Nous évoluons dans un modèle où, tant que ce n’est pas obligatoire, ce n’est pas prioritaire. C’est regrettable, mais c’est la réalité. Il faut donc encourager, accompagner, et surtout dé-risquer l’adoption de ces innovations pour que les investisseurs les considèrent comme viables.

Il ne faut pas oublier que l’impact climatique ne vient pas uniquement du parc existant, mais aussi — et de manière significative — de la construction elle-même. C’est pourquoi il est essentiel non seulement de rénover, mais de le faire plus vite, et surtout plus intelligemment. Une rénovation efficace permet de réduire l’empreinte carbone globale tout en répondant aux besoins actuels.

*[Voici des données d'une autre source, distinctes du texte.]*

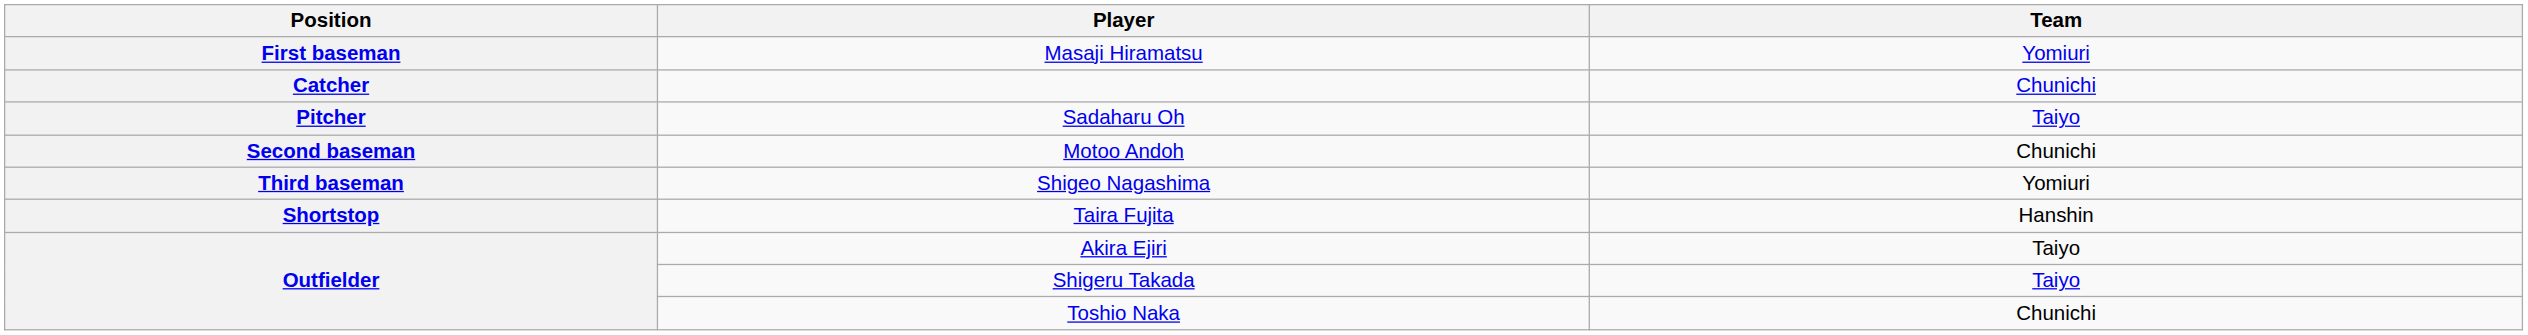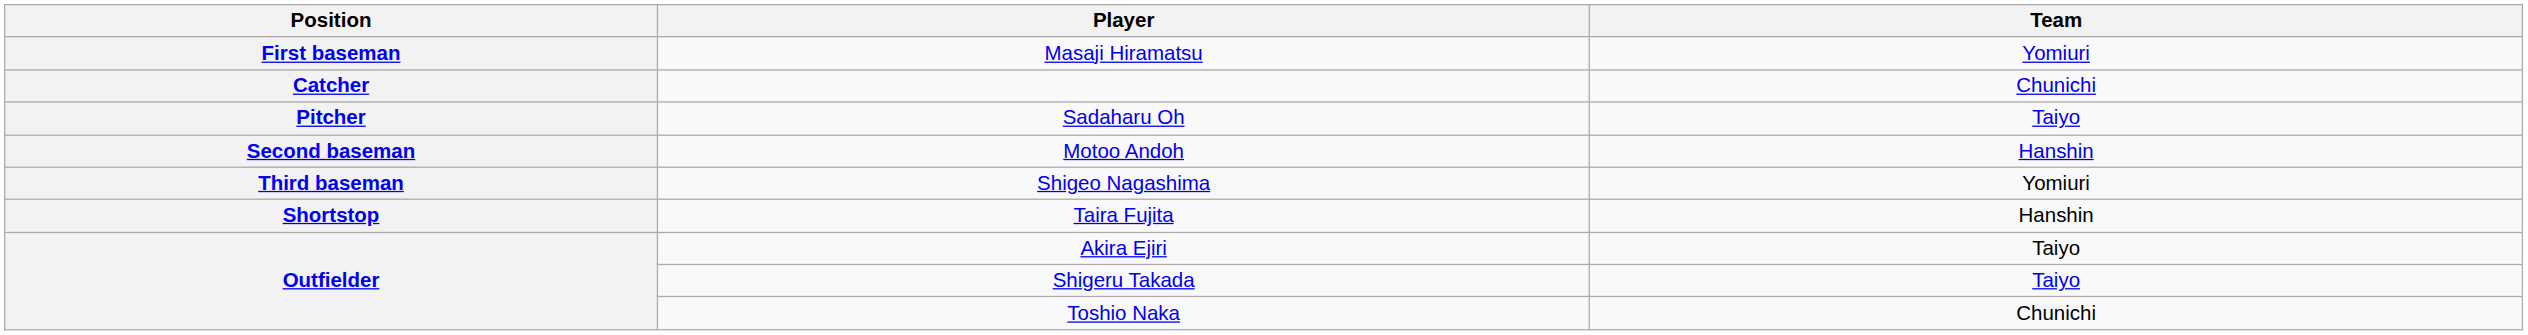Motoo Andoh | Team: Chunichi -> Hanshin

Le secteur immobilier fait actuellement face à une suroffre de bureaux. Ces espaces, une fois réaménagés, ne pourraient-ils pas répondre au besoin croissant de logements intégrant davantage d’espaces mutualisés ?

Oui, c’est une excellente piste. Elle a d’ailleurs été concrétisée à Genève, comme le montre ce projet où tout un îlot de bureaux pourrait être transformé en 196 logements. C’est une pratique courante à l’international, mais elle reste complexe à mettre en œuvre en Suisse. Les autorisations sont longues à obtenir, les changements d’affectation sont contraignants, et la conception technique s’avère souvent plus compliquée qu’une rénovation classique.

Or, plus de complexité signifie plus de coûts, donc une rentabilité plus difficile à atteindre — ce qui la rend moins attrayante pour les investisseurs. Cela dit, avec une planification rigoureuse, des soutiens financiers ciblés et une volonté politique affirmée, ces projets peuvent bel et bien faire partie de la solution.